For years, many Muslim countries have not just looked the other way when individuals or groups sought to carry out jihad against “infidels”; they have laws on the books making it illegal to do anything even remotely inflammatory against Islam. This witch-hunt atmosphere has, of course, lead to arbitrary detentions, assaults, mob attacks and murders.

Just recently, it reached yet another zenith of malice after a Christian-Pakistani woman and mother of five was sentenced to death by hanging for allegedly speaking ill of Muhammad. She rotted in jail for 17 months before the verdict. She, her husband and lawyers have repeatedly denied any wrongdoing.
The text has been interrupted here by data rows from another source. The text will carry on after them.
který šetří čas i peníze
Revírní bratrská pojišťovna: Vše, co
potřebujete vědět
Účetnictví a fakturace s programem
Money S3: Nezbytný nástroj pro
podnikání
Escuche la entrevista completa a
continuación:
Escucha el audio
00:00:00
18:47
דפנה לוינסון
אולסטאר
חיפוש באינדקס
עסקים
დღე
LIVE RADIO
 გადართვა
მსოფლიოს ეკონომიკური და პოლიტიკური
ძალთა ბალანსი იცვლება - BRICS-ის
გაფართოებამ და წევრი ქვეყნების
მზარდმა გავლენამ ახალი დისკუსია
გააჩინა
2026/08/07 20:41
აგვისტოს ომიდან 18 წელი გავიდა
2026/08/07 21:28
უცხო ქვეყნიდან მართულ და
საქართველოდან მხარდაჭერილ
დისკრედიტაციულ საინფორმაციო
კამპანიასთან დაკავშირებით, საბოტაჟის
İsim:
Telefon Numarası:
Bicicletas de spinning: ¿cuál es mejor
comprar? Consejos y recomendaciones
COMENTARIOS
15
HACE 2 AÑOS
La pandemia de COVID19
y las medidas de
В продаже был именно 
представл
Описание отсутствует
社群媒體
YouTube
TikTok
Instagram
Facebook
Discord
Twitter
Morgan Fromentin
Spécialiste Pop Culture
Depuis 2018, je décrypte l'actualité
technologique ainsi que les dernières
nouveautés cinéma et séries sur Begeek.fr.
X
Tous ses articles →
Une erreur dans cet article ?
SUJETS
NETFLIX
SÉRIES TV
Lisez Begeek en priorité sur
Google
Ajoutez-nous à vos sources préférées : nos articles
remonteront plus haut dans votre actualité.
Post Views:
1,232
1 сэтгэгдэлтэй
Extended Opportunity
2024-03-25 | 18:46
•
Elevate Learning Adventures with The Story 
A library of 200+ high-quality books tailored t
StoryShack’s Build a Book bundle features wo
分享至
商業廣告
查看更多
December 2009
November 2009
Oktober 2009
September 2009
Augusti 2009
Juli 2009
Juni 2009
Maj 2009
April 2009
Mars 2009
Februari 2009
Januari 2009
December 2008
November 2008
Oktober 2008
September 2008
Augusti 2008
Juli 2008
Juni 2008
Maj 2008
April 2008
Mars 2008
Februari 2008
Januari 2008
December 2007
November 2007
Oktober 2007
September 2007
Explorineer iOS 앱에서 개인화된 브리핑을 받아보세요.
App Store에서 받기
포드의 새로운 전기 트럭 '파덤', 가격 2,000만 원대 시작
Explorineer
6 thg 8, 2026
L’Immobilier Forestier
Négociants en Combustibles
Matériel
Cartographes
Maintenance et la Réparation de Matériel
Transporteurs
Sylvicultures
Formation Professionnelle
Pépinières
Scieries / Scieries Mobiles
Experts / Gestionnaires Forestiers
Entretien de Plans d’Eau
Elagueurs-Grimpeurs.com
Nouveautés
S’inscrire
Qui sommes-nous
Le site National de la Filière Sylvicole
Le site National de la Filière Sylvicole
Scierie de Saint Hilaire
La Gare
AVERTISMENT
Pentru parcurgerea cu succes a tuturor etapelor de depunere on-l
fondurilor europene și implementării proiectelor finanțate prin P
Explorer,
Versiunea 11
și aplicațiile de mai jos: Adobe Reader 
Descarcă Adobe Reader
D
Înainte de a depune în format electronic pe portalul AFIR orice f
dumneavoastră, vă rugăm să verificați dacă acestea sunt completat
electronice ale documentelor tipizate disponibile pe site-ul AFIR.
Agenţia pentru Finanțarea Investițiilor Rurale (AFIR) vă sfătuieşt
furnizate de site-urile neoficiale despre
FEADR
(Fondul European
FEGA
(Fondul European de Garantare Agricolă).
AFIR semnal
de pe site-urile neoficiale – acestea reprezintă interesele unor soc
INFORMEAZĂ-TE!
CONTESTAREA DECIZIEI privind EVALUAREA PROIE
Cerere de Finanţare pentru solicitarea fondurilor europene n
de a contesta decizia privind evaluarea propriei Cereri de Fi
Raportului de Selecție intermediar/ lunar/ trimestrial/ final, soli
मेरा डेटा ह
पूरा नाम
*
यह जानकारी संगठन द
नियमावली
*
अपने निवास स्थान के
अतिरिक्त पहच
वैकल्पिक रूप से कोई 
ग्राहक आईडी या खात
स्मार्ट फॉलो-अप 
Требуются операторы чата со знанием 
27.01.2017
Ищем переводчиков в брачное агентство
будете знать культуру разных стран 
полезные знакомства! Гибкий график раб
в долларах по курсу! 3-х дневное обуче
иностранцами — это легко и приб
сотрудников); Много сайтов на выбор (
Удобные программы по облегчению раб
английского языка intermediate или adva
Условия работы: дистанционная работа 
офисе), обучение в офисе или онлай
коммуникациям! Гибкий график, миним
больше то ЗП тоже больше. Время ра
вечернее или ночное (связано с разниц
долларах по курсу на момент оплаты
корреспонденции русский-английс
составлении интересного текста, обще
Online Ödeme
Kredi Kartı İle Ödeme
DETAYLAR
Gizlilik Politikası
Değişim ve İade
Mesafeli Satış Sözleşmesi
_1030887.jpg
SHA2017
They’re now filing an appeal.

The whole premise is based on the infamous blasphemy laws which have been adopted in many Muslim nations. A recent report from the Human Rights First organization cites dozens of cases in which Christians and other nonbelievers have been persecuted, jailed, maimed or executed in countries such as Iran, Pakistan, Malaysia, Saudi Arabia and Indonesia.

What many people don’t know is that since 1999, Muslim countries have been looking to legalize such laws on the international level through the UN. The initiative is called the “Defamation of Religions” resolution, and will basically make it the norm to legally discriminate against any citizen who believes in a religion different than the official one of the state. It’s due to come up for a vote again in the next few weeks.